Por isso, é muito preocupante que uma instituição reconhecida como o Instituto de Potsdam se junte ao coro dos proponentes da geoengenharia – que está sob moratória do Convénio da Diversidade Biológica – mesmo reconhecendo que se trata de sacrificar ecossistemas inteiros sob o risco de acontecerem fracassos e impactos colaterais muito graves.

Fundamental: conter as alterações climáticas

Segundo o Instituto de Potsdam, a proposta foi elaborada porque, mesmo que se cumpram as metas do Acordo de Paris de um aumento médio da temperatura inferior a dois graus, a Antártida continuará a derreter-se, pelo que Nova York, Tóquio e outras megacidades desaparecerão em 200 anos.
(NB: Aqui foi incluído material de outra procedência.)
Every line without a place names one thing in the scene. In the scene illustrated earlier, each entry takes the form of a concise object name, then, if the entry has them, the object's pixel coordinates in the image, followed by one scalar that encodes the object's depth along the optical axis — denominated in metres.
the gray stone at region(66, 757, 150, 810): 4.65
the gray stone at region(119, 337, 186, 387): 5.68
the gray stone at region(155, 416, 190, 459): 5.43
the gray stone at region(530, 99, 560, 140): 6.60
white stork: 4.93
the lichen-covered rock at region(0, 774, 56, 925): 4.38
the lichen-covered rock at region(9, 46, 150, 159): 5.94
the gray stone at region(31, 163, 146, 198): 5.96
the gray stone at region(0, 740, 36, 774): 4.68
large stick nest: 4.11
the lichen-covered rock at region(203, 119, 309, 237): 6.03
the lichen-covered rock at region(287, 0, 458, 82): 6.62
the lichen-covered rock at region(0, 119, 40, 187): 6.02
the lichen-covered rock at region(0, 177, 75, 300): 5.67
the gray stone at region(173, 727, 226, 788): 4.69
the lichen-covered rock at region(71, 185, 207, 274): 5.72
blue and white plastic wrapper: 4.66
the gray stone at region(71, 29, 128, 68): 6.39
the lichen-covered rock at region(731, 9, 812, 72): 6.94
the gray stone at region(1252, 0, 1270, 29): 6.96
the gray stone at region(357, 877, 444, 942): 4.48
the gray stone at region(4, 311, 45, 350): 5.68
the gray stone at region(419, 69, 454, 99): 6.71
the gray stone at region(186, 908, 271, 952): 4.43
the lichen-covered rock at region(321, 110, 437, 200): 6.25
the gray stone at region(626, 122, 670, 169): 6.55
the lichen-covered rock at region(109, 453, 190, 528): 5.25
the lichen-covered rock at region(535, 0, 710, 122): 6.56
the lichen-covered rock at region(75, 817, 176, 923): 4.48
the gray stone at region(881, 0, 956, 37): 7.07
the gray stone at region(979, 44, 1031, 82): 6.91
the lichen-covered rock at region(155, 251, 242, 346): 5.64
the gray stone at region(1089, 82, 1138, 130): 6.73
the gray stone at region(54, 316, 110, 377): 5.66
Os cientistas colocam, por isso, o desafio de os governos terem de pensar no que irão sacrificar.

A pergunta crucial, porém, é saber por que perante tamanha gravidade não se fazem propostas igualmente dramáticas para contar as alterações climáticas. Por exemplo, se a faixa dos 10 por cento mais ricos do planeta tivessem um nível de vida como o de um cidadão europeu médio, a emissão global de gases com efeito de estufa baixaria 30%! (Kevin Anderson, Tyndall Centre).
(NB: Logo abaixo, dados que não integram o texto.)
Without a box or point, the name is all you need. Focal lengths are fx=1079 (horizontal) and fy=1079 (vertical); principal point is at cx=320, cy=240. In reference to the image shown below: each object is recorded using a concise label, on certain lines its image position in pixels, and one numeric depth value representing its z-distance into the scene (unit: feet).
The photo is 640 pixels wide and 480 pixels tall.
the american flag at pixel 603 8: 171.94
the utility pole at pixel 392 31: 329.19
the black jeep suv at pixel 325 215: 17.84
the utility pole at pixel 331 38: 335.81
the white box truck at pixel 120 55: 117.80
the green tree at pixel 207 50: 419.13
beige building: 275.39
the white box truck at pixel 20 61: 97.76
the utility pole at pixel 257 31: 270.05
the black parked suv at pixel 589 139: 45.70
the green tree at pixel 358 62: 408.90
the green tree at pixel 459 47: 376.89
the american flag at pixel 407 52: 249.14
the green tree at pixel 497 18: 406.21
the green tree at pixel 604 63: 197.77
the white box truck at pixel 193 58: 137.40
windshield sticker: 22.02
O principal motor das alterações climáticas é o capitalismo industrial baseado em combustíveis fósseis (petróleo, gás, carvão); e os únicos que beneficiam com ele são uma absurda minoria de países, empresas e indivíduos ricos. As propostas de geoengenharia não são feitas para salvar cidades, mas sim para salvar esses interesses. É isso que tem de mudar; é isso que deve ser feito e não sacrificar a Antártida ou qualquer outra região.